16 Feb LA REALTA’ ROMANZESCA! (Gazzetta Tributaria n. 19/2026)
19 – Si conclude in Cassazione un iter accertativo – induttivo che ha del sorprendente!
Un settimanale popolare di quasi un secolo fa (!), “La Domenica del Corriere” dedicava in ogni numero l’ultima pagina ad una illustrazione grafica (le famose tavole di Walter Molino) sempre dal titolo “La realtà Romanzesca” per evidenziare fatti, reali, ma iperbolici!
L’esame della situazione che si ricava dall’approfondimento dell’intervento su FISCO OGGI del 13 febbraio 2026 sembra proprio rientrare nel novero dei casi “esagerati”.
La normativa fiscale consente all’Agenzia delle Entrate ed ai suoi organi di verifica di valutare, ai fini IVA e imposte dirette, i movimenti dei conti correnti bancari del contribuente, e chiedere la dimostrazione dell’estraneità da operazioni di presunti redditi evasi.
Risulta che per gli anni 2007, 2009 e 2010 un contribuente abbia operato sui propri conti correnti bancari (suoi e del coniuge) per oltre 65 milioni (!) di euro compiendo numerosissime operazioni di compravendita immobiliare, senza mai dichiarare alcun reddito.
L’Agenzia, in via induttiva, presume una attività imprenditoriale non ufficializzata.
Gli accertamenti dell’Agenzia, riguardanti quasi 15 milioni di redditi evasi nei tre anni sono stati impugnati ma i giudici di merito hanno sempre respinto i gravami.
A seguito dei ricorsi in Cassazione, la Suprema Corte con tre ordinanze del 22 gennaio 2026, n. 1423, n.1430, n.1434 non solo ha confermato in toto gli accertamenti, affermando il principio che movimenti bancari “anomali” per una persona fisica (e certamente movimentati di decine di milioni di euro sono anomali per un privato!) giustificano accertamenti che quantificano in percentuali stimate con metodo induttivo la redditività delle movimentazioni indicate.

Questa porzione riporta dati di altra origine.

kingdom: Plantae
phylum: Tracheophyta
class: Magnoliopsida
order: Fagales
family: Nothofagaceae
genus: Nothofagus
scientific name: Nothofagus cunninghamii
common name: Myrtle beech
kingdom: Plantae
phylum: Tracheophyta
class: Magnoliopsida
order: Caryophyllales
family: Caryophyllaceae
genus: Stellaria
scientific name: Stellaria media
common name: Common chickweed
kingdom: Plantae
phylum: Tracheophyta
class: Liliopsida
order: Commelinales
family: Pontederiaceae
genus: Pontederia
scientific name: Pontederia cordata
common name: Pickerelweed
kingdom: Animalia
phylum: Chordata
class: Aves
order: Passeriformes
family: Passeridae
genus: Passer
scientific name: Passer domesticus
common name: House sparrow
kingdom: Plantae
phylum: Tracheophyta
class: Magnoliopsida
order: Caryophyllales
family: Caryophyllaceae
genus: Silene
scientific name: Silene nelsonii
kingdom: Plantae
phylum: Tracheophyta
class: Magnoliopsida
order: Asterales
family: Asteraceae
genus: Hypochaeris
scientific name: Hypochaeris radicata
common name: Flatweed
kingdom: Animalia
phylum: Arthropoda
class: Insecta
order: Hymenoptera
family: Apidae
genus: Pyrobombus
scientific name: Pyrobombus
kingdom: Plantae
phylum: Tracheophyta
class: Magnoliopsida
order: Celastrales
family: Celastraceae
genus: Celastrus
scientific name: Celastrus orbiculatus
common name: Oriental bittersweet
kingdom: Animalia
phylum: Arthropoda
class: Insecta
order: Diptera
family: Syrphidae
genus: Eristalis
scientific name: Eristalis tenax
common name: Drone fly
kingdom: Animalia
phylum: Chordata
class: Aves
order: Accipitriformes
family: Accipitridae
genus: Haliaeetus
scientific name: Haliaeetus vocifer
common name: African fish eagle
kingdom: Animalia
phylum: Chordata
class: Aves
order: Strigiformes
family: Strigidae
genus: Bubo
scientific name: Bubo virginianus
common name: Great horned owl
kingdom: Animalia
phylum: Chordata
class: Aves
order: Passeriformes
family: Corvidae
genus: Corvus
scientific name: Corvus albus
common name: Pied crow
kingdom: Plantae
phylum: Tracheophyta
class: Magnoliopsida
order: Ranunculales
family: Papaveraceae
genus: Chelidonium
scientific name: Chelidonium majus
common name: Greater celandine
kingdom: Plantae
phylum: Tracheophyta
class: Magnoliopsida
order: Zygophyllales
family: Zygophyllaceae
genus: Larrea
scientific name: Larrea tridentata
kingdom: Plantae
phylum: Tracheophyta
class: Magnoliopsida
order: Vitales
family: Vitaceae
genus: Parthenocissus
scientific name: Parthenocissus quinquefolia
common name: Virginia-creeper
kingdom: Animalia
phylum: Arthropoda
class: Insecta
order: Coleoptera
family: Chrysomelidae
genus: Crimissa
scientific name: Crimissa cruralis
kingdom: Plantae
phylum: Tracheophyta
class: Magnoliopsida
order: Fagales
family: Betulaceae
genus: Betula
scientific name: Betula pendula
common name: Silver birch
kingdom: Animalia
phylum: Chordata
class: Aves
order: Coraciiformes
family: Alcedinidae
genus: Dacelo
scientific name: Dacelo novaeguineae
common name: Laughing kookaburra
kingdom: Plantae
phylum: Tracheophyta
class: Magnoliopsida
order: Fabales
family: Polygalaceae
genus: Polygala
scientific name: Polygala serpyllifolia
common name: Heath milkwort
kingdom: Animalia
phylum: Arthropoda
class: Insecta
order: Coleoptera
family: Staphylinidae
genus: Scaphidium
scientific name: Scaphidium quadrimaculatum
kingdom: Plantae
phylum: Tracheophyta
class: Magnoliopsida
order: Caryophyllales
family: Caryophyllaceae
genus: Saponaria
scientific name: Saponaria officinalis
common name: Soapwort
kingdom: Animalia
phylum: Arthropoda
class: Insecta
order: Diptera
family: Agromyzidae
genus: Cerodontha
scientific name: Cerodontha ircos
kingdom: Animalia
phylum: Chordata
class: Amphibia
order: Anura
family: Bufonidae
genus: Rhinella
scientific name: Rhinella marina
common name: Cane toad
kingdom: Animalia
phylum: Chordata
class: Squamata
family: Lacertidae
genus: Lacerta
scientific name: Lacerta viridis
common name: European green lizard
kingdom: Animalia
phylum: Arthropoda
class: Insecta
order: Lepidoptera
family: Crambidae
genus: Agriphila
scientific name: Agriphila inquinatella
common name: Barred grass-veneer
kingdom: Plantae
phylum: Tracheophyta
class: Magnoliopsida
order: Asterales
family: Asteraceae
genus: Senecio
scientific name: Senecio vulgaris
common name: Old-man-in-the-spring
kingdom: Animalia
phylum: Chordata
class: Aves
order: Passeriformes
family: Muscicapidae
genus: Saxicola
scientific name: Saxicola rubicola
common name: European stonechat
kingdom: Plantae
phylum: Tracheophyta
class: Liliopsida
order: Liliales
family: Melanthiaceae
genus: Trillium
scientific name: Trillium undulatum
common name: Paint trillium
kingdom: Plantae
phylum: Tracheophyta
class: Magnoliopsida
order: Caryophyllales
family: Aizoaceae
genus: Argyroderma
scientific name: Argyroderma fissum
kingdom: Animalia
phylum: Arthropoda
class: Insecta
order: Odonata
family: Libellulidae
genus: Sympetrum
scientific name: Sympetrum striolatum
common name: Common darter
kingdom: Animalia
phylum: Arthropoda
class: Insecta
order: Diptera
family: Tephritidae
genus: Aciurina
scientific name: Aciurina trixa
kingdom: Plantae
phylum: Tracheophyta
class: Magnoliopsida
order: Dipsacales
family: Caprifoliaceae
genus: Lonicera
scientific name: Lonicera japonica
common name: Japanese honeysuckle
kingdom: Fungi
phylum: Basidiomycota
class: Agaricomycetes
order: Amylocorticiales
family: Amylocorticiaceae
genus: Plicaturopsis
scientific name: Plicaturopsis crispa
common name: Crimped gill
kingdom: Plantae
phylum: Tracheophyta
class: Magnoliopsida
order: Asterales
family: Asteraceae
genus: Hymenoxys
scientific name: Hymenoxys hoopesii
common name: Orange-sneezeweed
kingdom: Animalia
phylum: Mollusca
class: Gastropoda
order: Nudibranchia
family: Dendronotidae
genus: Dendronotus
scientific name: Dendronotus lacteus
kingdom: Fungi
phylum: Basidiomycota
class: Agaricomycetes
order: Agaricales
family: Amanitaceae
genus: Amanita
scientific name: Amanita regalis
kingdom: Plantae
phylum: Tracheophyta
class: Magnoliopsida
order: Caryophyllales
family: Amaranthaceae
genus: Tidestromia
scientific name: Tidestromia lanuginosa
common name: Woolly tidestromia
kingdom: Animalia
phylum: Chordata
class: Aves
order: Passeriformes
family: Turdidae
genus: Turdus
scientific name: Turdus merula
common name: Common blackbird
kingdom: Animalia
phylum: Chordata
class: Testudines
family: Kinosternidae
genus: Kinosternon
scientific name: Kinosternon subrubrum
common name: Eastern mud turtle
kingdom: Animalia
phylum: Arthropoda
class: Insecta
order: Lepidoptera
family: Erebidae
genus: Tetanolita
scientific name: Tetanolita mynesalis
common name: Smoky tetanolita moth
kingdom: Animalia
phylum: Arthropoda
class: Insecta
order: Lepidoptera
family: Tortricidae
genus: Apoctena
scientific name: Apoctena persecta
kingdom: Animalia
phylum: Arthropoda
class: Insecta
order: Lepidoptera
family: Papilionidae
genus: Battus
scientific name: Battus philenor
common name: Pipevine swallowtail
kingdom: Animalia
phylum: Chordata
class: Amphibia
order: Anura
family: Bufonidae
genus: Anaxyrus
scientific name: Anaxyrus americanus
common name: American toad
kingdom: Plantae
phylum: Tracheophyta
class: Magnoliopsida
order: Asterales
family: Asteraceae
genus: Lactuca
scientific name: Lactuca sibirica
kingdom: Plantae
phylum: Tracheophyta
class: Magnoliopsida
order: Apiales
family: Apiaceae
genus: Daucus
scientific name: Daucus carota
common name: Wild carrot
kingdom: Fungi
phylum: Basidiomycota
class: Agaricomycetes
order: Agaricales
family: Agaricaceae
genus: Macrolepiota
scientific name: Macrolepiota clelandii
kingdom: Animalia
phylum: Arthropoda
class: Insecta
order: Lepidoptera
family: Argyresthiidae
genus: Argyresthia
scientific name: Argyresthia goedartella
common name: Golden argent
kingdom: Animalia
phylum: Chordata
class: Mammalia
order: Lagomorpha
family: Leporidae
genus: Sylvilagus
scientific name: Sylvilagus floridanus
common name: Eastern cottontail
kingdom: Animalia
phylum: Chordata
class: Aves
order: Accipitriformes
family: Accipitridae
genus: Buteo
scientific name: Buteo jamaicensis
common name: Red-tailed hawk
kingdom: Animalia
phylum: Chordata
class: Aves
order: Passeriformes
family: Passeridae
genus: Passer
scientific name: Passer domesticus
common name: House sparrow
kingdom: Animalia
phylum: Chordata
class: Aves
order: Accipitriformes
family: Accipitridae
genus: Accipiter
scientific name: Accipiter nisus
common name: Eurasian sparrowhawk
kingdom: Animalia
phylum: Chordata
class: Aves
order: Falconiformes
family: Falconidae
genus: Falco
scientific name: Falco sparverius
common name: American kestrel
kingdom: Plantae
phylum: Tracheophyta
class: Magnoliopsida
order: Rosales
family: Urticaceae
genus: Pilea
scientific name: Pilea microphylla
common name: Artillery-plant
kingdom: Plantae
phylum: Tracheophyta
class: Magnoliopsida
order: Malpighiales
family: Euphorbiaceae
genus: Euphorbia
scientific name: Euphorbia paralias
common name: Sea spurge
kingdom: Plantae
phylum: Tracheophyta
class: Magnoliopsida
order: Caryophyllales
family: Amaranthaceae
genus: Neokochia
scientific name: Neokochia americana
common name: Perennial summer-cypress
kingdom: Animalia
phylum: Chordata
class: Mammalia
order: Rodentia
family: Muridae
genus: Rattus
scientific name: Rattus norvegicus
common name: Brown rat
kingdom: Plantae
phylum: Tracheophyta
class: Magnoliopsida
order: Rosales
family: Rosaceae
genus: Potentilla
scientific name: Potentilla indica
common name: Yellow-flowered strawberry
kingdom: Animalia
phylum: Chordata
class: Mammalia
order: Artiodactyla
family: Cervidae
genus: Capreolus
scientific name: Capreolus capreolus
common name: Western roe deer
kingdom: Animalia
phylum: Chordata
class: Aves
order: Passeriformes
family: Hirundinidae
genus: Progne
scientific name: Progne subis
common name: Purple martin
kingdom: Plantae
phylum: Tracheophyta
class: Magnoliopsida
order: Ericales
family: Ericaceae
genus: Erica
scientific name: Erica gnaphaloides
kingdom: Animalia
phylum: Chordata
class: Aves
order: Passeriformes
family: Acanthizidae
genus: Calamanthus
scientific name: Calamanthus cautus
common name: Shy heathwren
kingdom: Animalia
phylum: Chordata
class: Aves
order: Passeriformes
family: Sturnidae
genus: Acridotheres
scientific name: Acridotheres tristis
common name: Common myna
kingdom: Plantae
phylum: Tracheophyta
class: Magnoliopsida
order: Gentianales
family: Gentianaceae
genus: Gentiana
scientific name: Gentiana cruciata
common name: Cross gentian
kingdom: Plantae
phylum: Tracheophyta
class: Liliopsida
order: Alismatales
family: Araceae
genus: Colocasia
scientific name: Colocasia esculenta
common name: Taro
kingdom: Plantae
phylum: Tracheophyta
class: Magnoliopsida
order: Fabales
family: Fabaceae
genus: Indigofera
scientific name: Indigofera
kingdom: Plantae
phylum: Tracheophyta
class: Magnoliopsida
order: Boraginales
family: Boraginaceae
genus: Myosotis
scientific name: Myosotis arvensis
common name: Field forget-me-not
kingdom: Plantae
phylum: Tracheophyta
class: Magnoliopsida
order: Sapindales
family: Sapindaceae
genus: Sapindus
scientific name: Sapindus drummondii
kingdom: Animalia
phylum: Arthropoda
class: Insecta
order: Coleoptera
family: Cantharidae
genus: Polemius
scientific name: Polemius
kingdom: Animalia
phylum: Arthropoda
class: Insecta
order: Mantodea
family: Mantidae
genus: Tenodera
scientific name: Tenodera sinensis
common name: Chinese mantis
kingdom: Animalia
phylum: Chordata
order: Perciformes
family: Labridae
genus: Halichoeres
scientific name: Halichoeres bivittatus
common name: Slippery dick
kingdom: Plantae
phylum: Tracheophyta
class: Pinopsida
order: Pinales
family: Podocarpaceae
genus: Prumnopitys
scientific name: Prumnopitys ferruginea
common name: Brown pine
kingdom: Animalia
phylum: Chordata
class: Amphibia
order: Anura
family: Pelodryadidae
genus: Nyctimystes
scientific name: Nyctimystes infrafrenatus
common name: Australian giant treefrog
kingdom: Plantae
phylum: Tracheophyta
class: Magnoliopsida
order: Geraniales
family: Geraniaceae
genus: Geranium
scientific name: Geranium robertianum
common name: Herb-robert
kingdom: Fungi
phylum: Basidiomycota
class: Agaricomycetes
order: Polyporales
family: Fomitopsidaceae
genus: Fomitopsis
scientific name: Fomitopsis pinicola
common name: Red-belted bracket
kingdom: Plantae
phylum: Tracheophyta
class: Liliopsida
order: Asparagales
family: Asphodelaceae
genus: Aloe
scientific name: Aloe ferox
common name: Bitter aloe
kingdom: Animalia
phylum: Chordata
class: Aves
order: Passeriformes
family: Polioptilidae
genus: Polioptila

Il contribuente è stato anche condannato a pagare quasi quarantamila euro di spese legali per il solo terzo grado di giudizio.
Il nostro commento deriva dalla lettura delle pronunce della Cassazione e del commento di FISCO OGGI, e quindi potrebbe non essere esatto, ma appare sconcertante che si possa sostenere che certe movimentazioni di denaro dalle dimensioni da media impresa siano “normali” operazioni private, e che pertanto l’Agenzia non poteva presumere un’attività economica profittevole e non dichiarata, oltre tutto quando si scopre che il soggetto in un anno è stata parte in almeno una cinquantina di operazioni immobiliari.
Sembra di essere tornati alla tavola della Domenica del Corriere e la sua Realtà Romanzesca, quando situazioni incredibili si sono effettivamente verificate, come si deve dedurre dalla tre pronunce della Cassazione citate.
E una volta tanto anche la Gazzetta Tributaria deve riconoscere che perfino l’Agenzia delle Entrate può avere ragione, perché quando si sostengono situazioni paradossali le conseguenze sono scontate.